Background - 30.07.2019 - 00:00
Born on 26 July 1912 in Gossau (Canton St.Gallen), the daughter of a secondary school teacher, Hanny (Johanna Hermina) Thalmann initially attended her local primary school. After her father died young (in 1920), her widowed mother moved the family to Flums (Canton St.Gallen). After attending secondary school, Hanny Thalmann completed her business training course in Walenstadt (Canton St.Gallen), and she subsequently consolidated and expanded her knowledge of commercial matters at the commercial college of the Institute of Menzingen (Canton Zurich), an educational institution run by Catholic nuns, where she gained a diploma in commerce.
Hanny Thalmann’s good references enabled her to enrol on the preparatory course (summer semester 1930 to summer semester 1931) at the Business Academy in March 1930. On 21 April 1931, she passed the commercial college entrance examination with a grade of "sufficient", and enrolled at the Business Academy in the winter semester of 1931-32. She was forced to delay her studies by several semesters due to a pulmonary disease, and she was granted leave from the summer semester of 1932 to the summer semester of 1933. Nevertheless, she had an encouraging mentor in her uncle, Dr Richard Senti, who was a Catholic priest in Wil (Canton St.Gallen) and for whom she spent two and a half years taking care of all the parish’s administrative office work. In the winter semester of 1936-37, she was granted leave from her degree course once again, this time to complete an internship, and she used the opportunity to spend a year working in administration at the Wil branch of Sparkassa bank, thus gaining practical knowledge of banking. She eventually obtained her qualification as a teacher of business studies with the overall grade of "good".

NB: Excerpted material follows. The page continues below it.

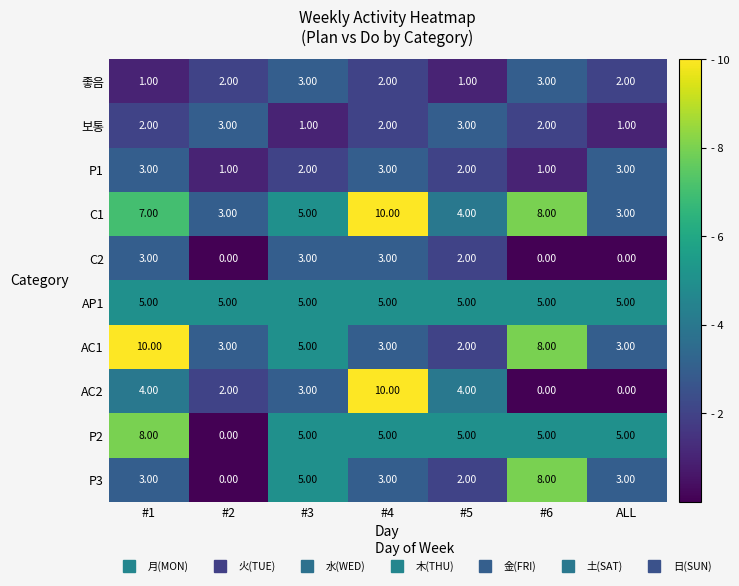

What is the greatest value displayed?

10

After successfully completing her diploma, Hanny Thalmann was employed by the now expanded School of Commerce in Menzingen (Canton Zurich). There, she spent two years as a secular teacher of commercial subjects for the diploma and university entrance courses.

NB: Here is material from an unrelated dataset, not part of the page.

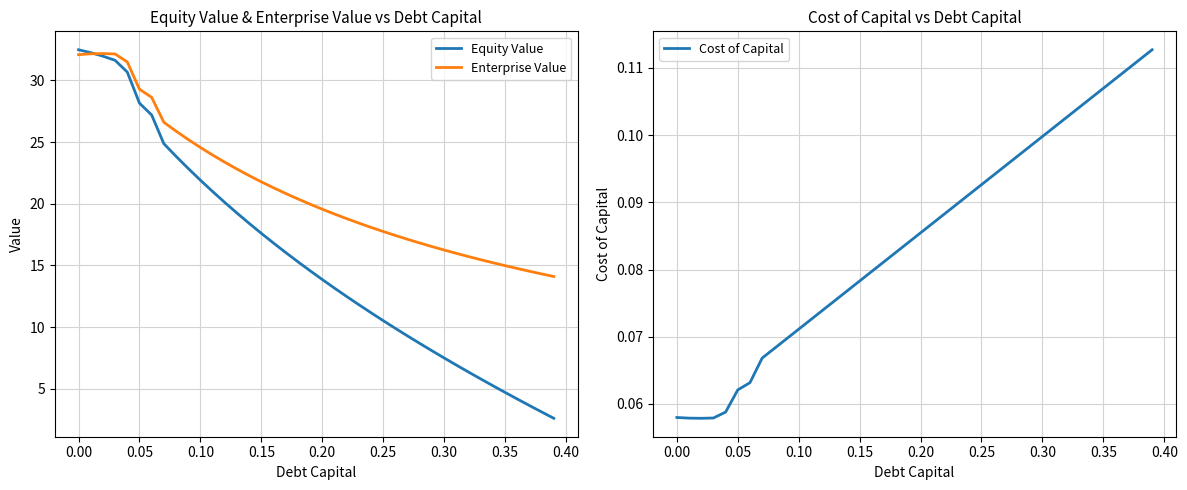

What is the minimum value for Equity Value?

2.6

Under the presidency of Professor Walther Hug, the Business Academy was given the right to award PhDs in 1938, and Hanny Thalmann enrolled for a PhD in economic sciences in the winter semester of 1939-40. At the same time, she was given a lectureship at the business training college in Uzwil (Canton St.Gallen).
In July 1943, her revised doctoral thesis "Industry in the Sarganserland" was accepted and after she had successfully passed the oral examinations, she became the first woman at the school to be awarded the title of Doctor of Economics and Finance (only the second PhD the school had ever presented).
Between 1945 and 1974, Hanny Thalmann taught at the vocational college for retail in St.Gallen (from 1958 as principal). Furthermore, she also dedicated herself to women’s issues and women’s rights, as a member of the board at the Frauenzentrale for Canton St.Gallen between 1950 and 1981 and as a member of the cantonal board of the Catholic Women’s Association for St.Gallen and Appenzell between 1954 and 1988. Through her lecturing, she pursued her goal of getting women interested in subjects like women’s suffrage, and she has been recognised for her services to women’s education and vocational training. In 1968, Thalmann was elected the first female member of the educational board of Canton St.Gallen. In this position, which she took up on 31 December 1982, she worked to improve teacher training and equal educational opportunities for girls and boys, among other things.
After the formal introduction of women’s suffrage in March 1971, Hanny Thalmann was elected the first female member of the National Council for Canton St.Gallen for the CVP in the Swiss parliamentary elections of autumn 1971 and was therefore sent to Bern. She remained active in the areas of education and social issues up until November 1979. With her conservative Catholic upbringing, she campaigned for maternity rights and maternity insurance, among other things, and she played an important role in shaping the new vocational training act of 1978.
In the winter semester of 1982-83, Hanny Thalmann spoke as part of the HSG’s public lecture courses, addressing questions of age and ageing under the title of "Spiritual transformations among ageing people. How do those around them react?" and "The financial situation among pensioners, with account of the position of women". To mark 50 years since she gained her PhD, she was honoured as the HSG’s first female recipient of a doctorate on "University Day" in 1993.
Dr Hanny Thalmann died on 11 May 2000 in St.Gallen.